Architect blames plan flaws for delay to new hospital
AN ARCHITECT behind a flagship children’s hospital that has been delayed by six months has claimed construction was rushed despite repeated warnings that designs were “seriously flawed”.
Robert Menzies said staff, patients and taxpayers will end up with a building that is “not as good as it good be” because the pressure to meet deadlines led managers in charge of the £150 million Royal Hospital for Sick Children in Edinburgh to ignore potential problems.
He said columns blocking the middle of rooms, lack of daylight and difficulties of trying to use the central atrium as a dual purpose outpatients’ waiting room and exhibition space with patients’ cinema were among the flaws.
In a letter to The Herald, Mr Menzies – an experienced healthcare architect who is now retired – said clinicians’ complaints that the layout would be “totally useless” and “completely unacceptable” were ignored.
Mr Menzies, who was also involved in the design of the new Royal Hospital for Sick Children in Glasgow, was working for BMJ Architects in Glasgow when the firm was hired by NHS Lothian, jointly with Nightingale Associates, to draw up an “exemplar design” for the new Edinburgh children’s hospital.

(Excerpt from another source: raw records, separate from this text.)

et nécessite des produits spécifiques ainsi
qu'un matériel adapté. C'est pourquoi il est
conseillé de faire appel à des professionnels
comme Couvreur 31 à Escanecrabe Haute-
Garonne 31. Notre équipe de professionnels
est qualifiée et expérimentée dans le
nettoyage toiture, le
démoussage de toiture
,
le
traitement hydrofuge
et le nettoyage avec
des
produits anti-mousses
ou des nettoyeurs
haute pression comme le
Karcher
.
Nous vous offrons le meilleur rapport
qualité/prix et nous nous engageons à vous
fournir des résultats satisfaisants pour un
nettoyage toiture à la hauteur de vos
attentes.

The exemplar is a template design that is used as a guide layout by architects subsequently bidding for a construction contract.
However, Mr Menzies said the exemplar process was complicated by numerous redesigns as the health board switched from requesting only a children’s hospital to incorporating an extension of the existing adult neurological department into the site. It then dropped the neurological unit before re-incorporating it again when the project went from being publicly-funded to a PFI scheme.
Speaking to The Herald, Mr Menzies said he became increasingly concerned that flaws in the exemplar design were not being ironed out because of pressure to keep to schedule.
He said: “There was pressure to get this up and running. The problem with the exemplar design system is that
you’re rushing to meet a deadline and you don’t have time to work things out.”
However, Mr Menzies, who went on to compete unsuccessfully for the construction contract, said the NHS project managers warned bidders they would lose points for diverging from the exemplar layout.
He said he believes his team lost out because it was “quicker and easier” for the health board to stick to the original layout.
It comes after NHS Lothian confirmed the hospital will now open in spring 2018, due to “unavoidable technical construction problems”, poor weather and financial problems affecting two of the contractors.
A spokeswoman for the health board said the “technical construction problems” were unrelated to the building’s design.
Susan Goldsmith, acting chief executive of NHS Lothian, said delays were due to one subcontractor entering administration and a second going into liquidation.